Pennsylvania workers may be interested to know that an appeals board has upheld a workers' compensation judge's decision finding in favor of a widow whose husband was killed in a workplace accident. The man's employer had appealed the judge's decision, saying his death was, in fact, a suicide. Under Pennsylvania law, the employer must prove the injury was self-inflicted.
The Pennsylvania Workers' Compensation Appeal Board found that the workers' compensation judge did not err when ruling the accident was work-related. The board noted the coroner's report and a forensic consultant, which both said the man's death, deemed to be positional asphyxiation, was an accident. The man died after his head became stuck in an extension ladder he was using as part of his job. Witnesses also testified the man had not seemed to be depressed or suicidal on the day of the accident.

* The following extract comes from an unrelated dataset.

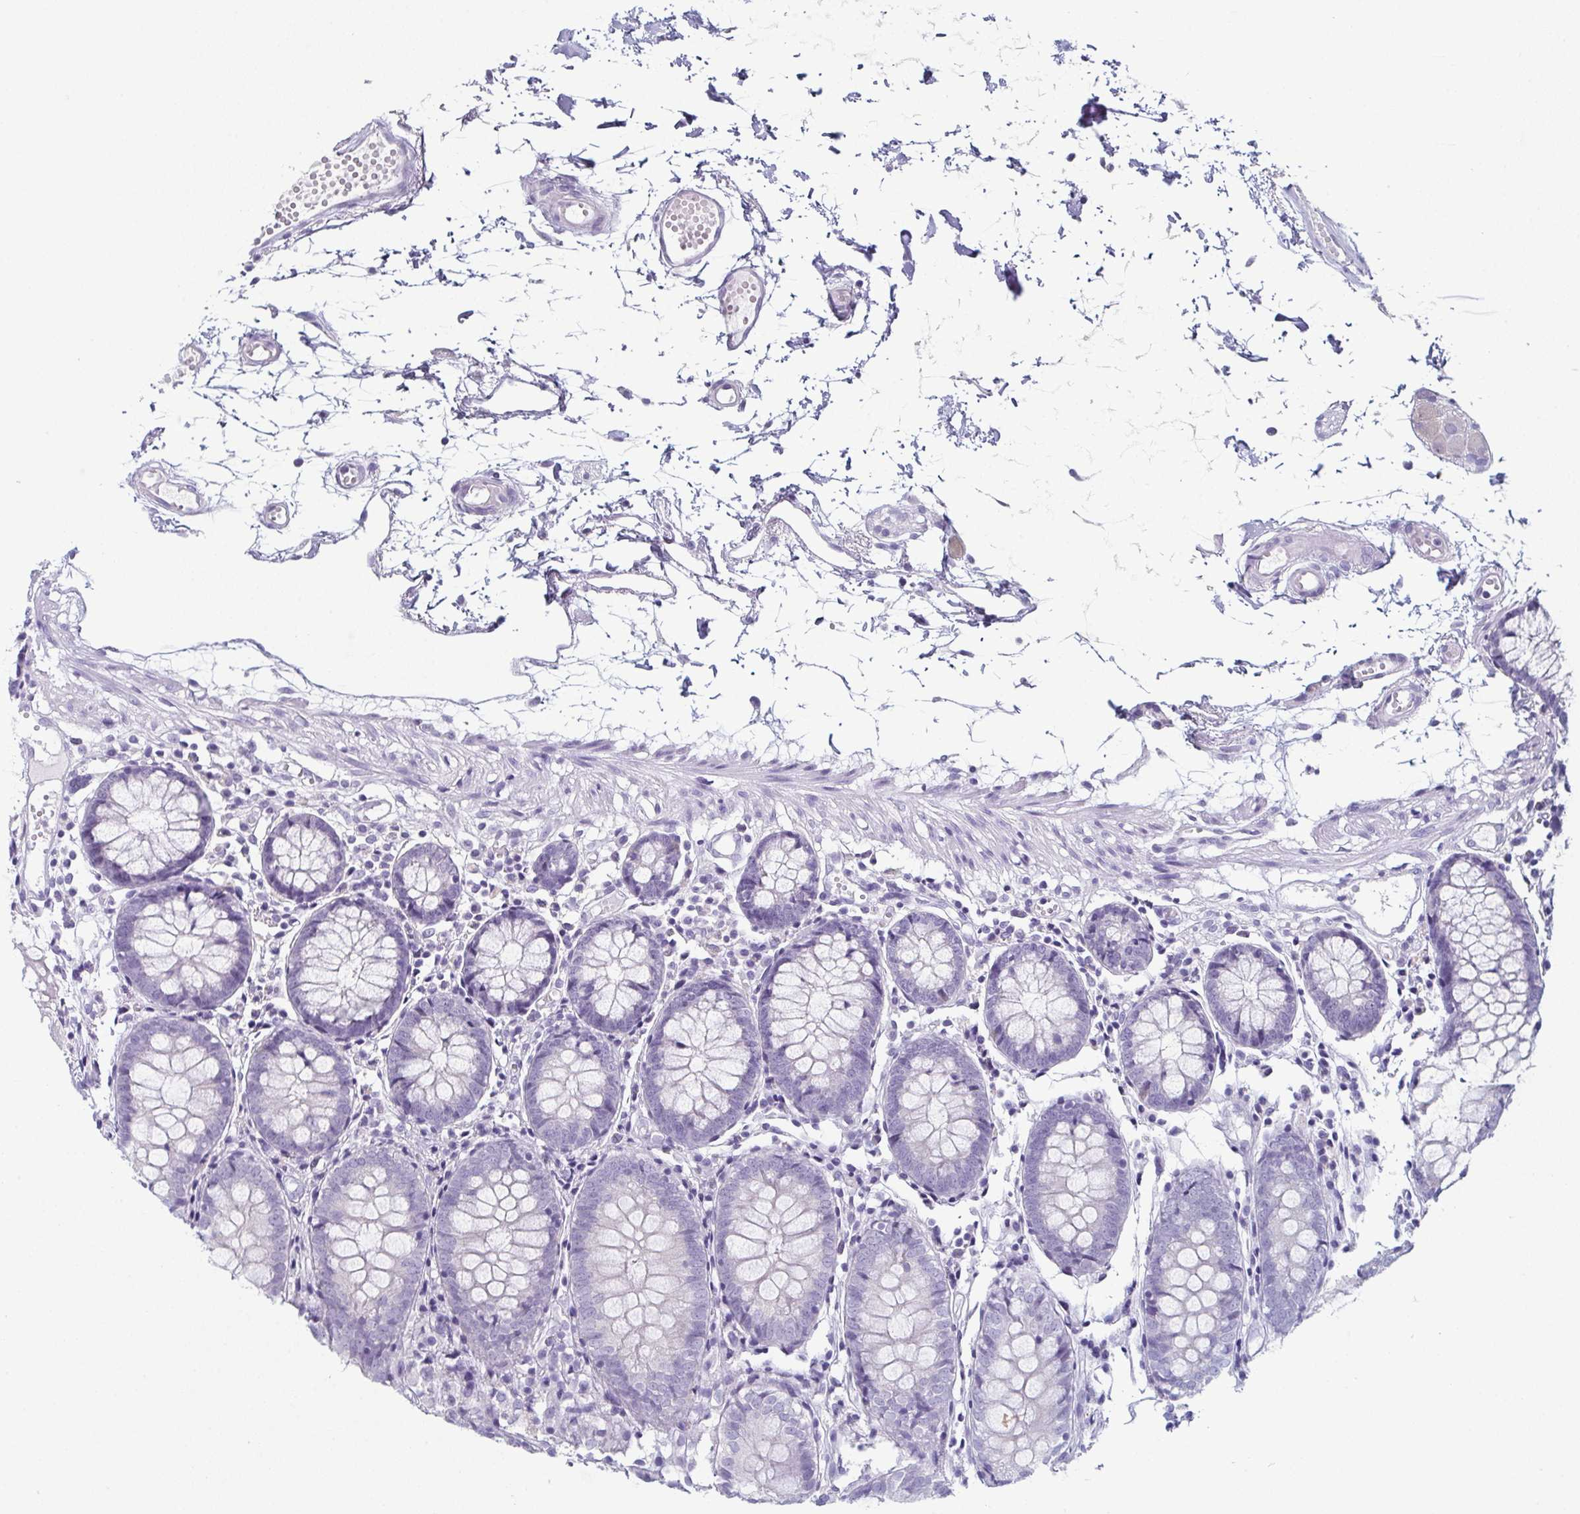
{"staining": {"intensity": "negative", "quantity": "none", "location": "none"}, "tissue": "colon", "cell_type": "Endothelial cells", "image_type": "normal", "snomed": [{"axis": "morphology", "description": "Normal tissue, NOS"}, {"axis": "morphology", "description": "Adenocarcinoma, NOS"}, {"axis": "topography", "description": "Colon"}], "caption": "DAB (3,3'-diaminobenzidine) immunohistochemical staining of normal human colon reveals no significant expression in endothelial cells. Brightfield microscopy of immunohistochemistry (IHC) stained with DAB (brown) and hematoxylin (blue), captured at high magnification.", "gene": "ENKUR", "patient": {"sex": "male", "age": 83}}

The appeal board said no evidence was presented that indicated the man's death was not an accident. The board said, therefore, it did not see any reason to overturn the judge's ruling, thus granting survivor benefits to the man's widow.

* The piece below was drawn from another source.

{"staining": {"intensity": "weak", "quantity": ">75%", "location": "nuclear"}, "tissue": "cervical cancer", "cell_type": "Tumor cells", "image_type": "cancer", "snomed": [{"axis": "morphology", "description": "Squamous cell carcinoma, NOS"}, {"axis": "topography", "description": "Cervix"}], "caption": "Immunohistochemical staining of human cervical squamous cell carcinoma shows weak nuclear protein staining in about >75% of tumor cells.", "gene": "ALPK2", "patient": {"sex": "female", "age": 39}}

Pennsylvania workers are entitled to safe working conditions, but accidents do happen. People get hurt and are sometimes killed. Pennsylvania offers workers' compensation benefits, which includes medical expenses and lost wages, to employees who are injured on the job and death and survivor's benefits to families of those killed. Sometimes, however, benefits may be denied, perhaps because an employer disputes the cause of the accident. A workers' compensation attorney may be able to help injured workers or their survivors get those benefits by being their advocate to the state agency and, if necessary, bringing a lawsuit.